Anthracyclines selectively decrease alpha cardiac actin mRNA abundance in the rat heart.

Anthracyclines are widely used antineoplastic agents, but possess a major side effect of congestive cardiomyopathy. Previously we showed a selective effect of the most commonly used anthracycline, doxorubicin, on decreasing alpha-cardiac (alpha c) actin mRNA abundance in the rat heart. The current studies examined the effects of several anthracyclines (doxorubicin, daunorubicin, and epirubicin) to determine if doxorubicin's previously reported effect on alpha c actin mRNA abundance is: 1) a property shared by other cardiotoxic anthracyclines; 2) selective when compared with a wider spectrum of contractile protein and muscle-specific mRNAs; and 3) related to the characteristic ultrastructural alterations, such as loss of myofilaments, seen in anthracycline-induced cardiomyopathy.
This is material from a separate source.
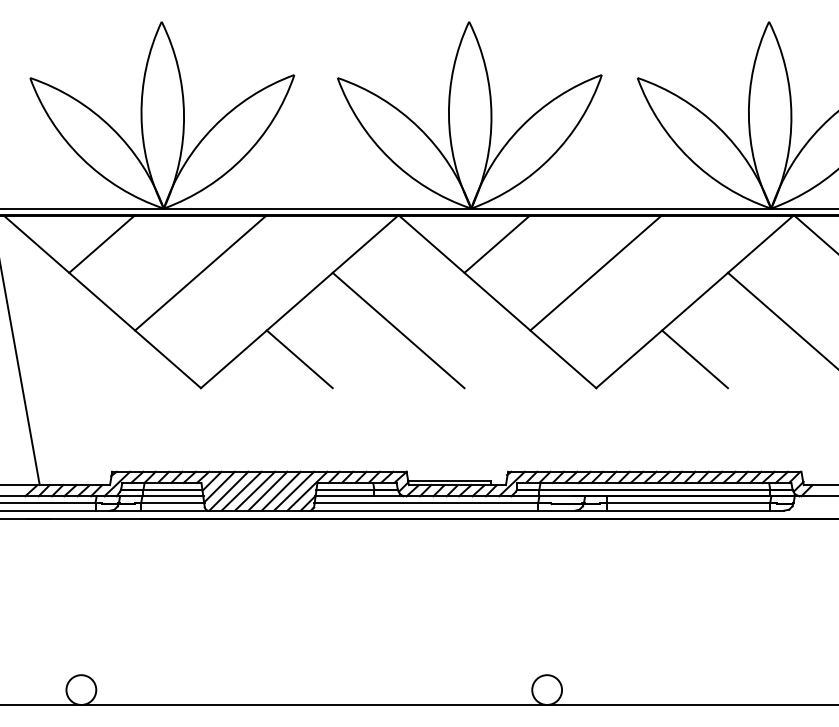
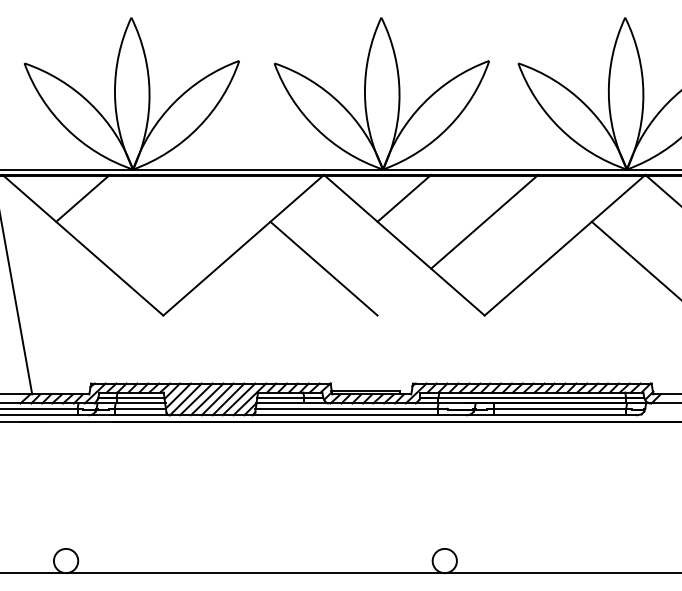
line: (199, 272) -> (162, 221), removed
line: (299, 358) -> (243, 291), removed
line: (694, 358) -> (564, 291), removed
Results showed a major selective effect of doxorubicin, daunorubicin, and epirubicin on decreasing alpha c actin mRNA abundance when compared with other contractile protein and muscle-specific mRNAs. In addition, ultrastructural examination of myocardium showed contractile alterations, including loss of myofilaments. These results suggest that decreased expression of selected cardiac genes may relate to the molecular mechanism of clinical anthracycline-induced cardiomyopathy.